The circumstance on which this severe satire against the irritable Bard of Twickenham was built, is thus described by Dr. Johnson:
"Mr. Pope published, in 1731, a Poem, called 'False Taste,' in which he very particularly and severely criticises the house, the furniture, the gardens, and the entertainments of Timon, a man of great wealth and little taste. By Timon, he was universally supposed, and by the Earl of Burlington, to whom the Poem is addressed, was privately said, to mean the Duke of Chandos; a man perhaps too much delighted with pomp and show, but of a temper kind and beneficent, and who had consequently the voice of the publick in his favour. A violent outcry was therefore raised against the ingratitude and treachery of Pope, who was said to have been indebted to the patronage of Chandos for a present of a thousand pounds, and who gained the opportunity of insulting him by the kindness of his invitation. The receipt of the thousand pounds Pope publicly denied; but from the reproach, which the attack on a character so amiable brought upon him, he tried all means of escaping. The name of Cleland was employed in an apology, by which no man was satisfied; and he was at last reduced to shelter his temerity behind dissimulation, and endeavoured to make that disbelieved which he never had confidence openly to deny. He wrote an exculpatory letter to the Duke, which was answered with great magnanimity, by a man who accepted his excuse, without believing his professions. He said "that to have ridiculed his taste or his buildings, had been an indifferent action in another man; but that in Pope, after the reciprocal kindness that had been exchanged between them, it had been less easily excused."—Johnson's Life of Pope.
Soon after the publication of the Poem alluded to, Hogarth made this design, which presents a view of Burlington gate. On the front, as a crooked compliment to the Noble Proprietor, he has inscribed the word Taste; and, as a standing proof of the Projector being entitled to the application, placed a statue of his grand favourite William Kent, triumphantly brandishing his palette and pencils on the summit, with two reclining figures, representing Raphael and Michael Angelo, for his supporters. Standing on a scaffold-board beneath them, Mr. Pope, in the character of a Plasterer, is white-washing the front, and whirling his brush with a spirit that produces a shower of liquid pearl, which dismays and defiles the passengers beneath : the principal of these, intended for the Duke of Chandos, holds his hat over his head, to shelter himself in his retreat. The torrent is not confined to his Grace's person, but lavishly scattered over his carriage and attendants, among whom is a Blackamoor in the way of being white-washed.

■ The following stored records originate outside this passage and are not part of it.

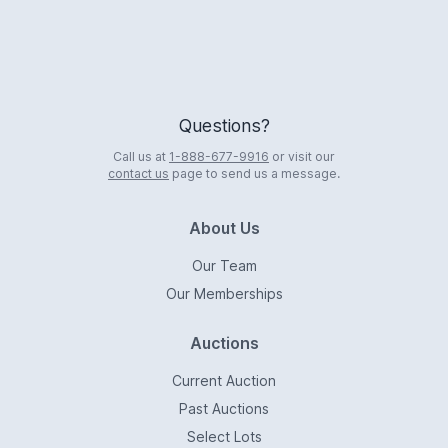
Questions?
Call us at
1-888-677-9916
or visit our
contact us
page to send us a message.
About Us
Our Team
Our Memberships
Auctions
Current Auction
Past Auctions
Select Lots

The Clergyman, probably intended for the Duke's Chaplain, is escaping round the carriage.
An old Military Character, who, as well as the Chaplain, has got out of the Poet's vortex, is rubbing off the stains which he had previously contracted.
Climbing a ladder reared against the scaffold, we have Lord Burlington, performing the office of a Labourer, arrayed in a tie-wig, with a pair of compasses suspended to the riband of his order, and carrying to his little active Work- man a hand-hawk, on which is a portion of what I am told the bricklayers call fine stuff, to mix up more whitening for beautifying: the front of his own gate, and defiling the garments of every passenger. This, it must be acknowledged, our poetical Plasterer performs with distinguished dexterity: he at the same time covers the corrosions in the front, dashes a plenteous shower on those who come near it, and so kicks the bottom of a pail which hangs to his short ladder, that a copious stream flows on the head of a gentleman beneath.—This double distribution of flattery and satire is amply exemplified in the "Epistle to Lord Burlington;" where the Poet, by contrasting the feeble and imperfect efforts of those he abuses with the superior and superlative genius of the Peer, elevates the powers of his own Patron, and sinks those of all his Competitors.
The Print from which this Plate is copied was originally prefixed to "A Miscellany on Taste, by Mr. Pope, &c.; viz. 1. Of Taste in Architecture, an Epistle to the Earl
of Burlington, with Notes Variorum, and a complete Key; 2. Of Mr. Pope's Taste in Divinity; viz. the Fall of Man, and the First Psalm, translated for the use of a Young Lady; 3. Of Mr. Pope's Taste of Shakspeare; 4. His Satire on Mr. P[ultene]y; 5. Mr. Congreve's fine Epistle on Retirement and Taste, addressed to Lord Cobham."
The Pamphlet soon became scarce, as the Publisher was immediately prosecuted, and the sale prohibited.
There are three Engravings from the same design. In the largest of these, Mr. Pope has a tie-wig on, and in the others a cap.